Capabilities of the antenna modeling code NEC are reviewed and results are
presented to illustrate typical applications. Recent developments are
discussed that will improve accuracy in modeling electrically small
antennas, stepped-radius wires and junctions of tightly coupled wires, and
also a new capability for modeling insulated wires in air or earth is
described. These advances will be included in a future release of NEC,
while for now the results serve to illustrate limitations of the present
code. NEC results are compared with independent analytical and numerical
solutions and measurements to validate the model for wires near ground and
for insulated wires.

On Mar 12, 6:13 pm, Jim Lux wrote:
Art Unwin wrote:
On Mar 12, 2:27 pm, Roy Lewallen wrote:

wrote:

On Mar 12, 11:01 am, Art Unwin wrote:

Scott, you are introducing sharp corners to your new antenna so NEC
will stray from accuracy.

Is NEC4 better in this regard?

Neither NEC-2 nor NEC-4 has any problem in this regard. Art's statement
is incorrect as quoted.

> DATA EXCERPTS
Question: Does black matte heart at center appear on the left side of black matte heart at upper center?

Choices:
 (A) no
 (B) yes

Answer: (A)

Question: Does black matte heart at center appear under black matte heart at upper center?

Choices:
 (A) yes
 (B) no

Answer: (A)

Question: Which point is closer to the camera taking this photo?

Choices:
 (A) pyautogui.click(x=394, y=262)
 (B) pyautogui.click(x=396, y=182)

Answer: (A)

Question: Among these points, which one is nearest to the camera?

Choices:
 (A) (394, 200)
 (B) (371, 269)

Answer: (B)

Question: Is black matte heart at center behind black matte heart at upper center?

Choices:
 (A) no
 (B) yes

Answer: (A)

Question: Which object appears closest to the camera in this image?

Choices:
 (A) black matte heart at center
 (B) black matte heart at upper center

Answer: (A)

> WHAT TO DO
Can you continue the NEC antenna modeling passage from the point where it stops?

> WRITTEN RESPONSE
Roy Lewallen, W7EL

That really is good news. Capacitive coupling between close spaced
wires,
progressive change in capacitive coupling to ground from a
verticle ,or wires
at different spacings and closeness must be a devil to calculate

tedious, but not complex. Like all Finite Element approaches, you
basically break the problem up into little tiny chunks and rigorously
apply basic laws of physics. Charge is charge.

The challenge is not in the theory of operation, but in the practical
implementation.

There's also the practical implementation detail of taking a high level
description of something and turning it into many, many smaller pieces.
(For instance, turning an arbitrary 3-d shape into lots of little plane
triangles or quadrilaterals). You want a small number of pieces so the
computational work is less (many of these techniques have "work" that
goes as the cube of the number of pieces, so going from 10 segments to
100 segments takes 1000 times as much computation), but also you want
the pieces small enough that they approximate the original continuous
curve to an adequate level of accuracy (the calculus problem)

As you make the chunks smaller, round off errors and numerical precision
become a bigger issue (e.g. on a computer with finite precision, summing
a million millionths might not equal one). So even if you have a 1000
processor Beowulf cluster, it might not help.

tho I

suppose you can also
insert fudge factors for alignment from impirical results which I
presume is the reason
for program modifications despite the inflexibility to change of
Maxwells laws.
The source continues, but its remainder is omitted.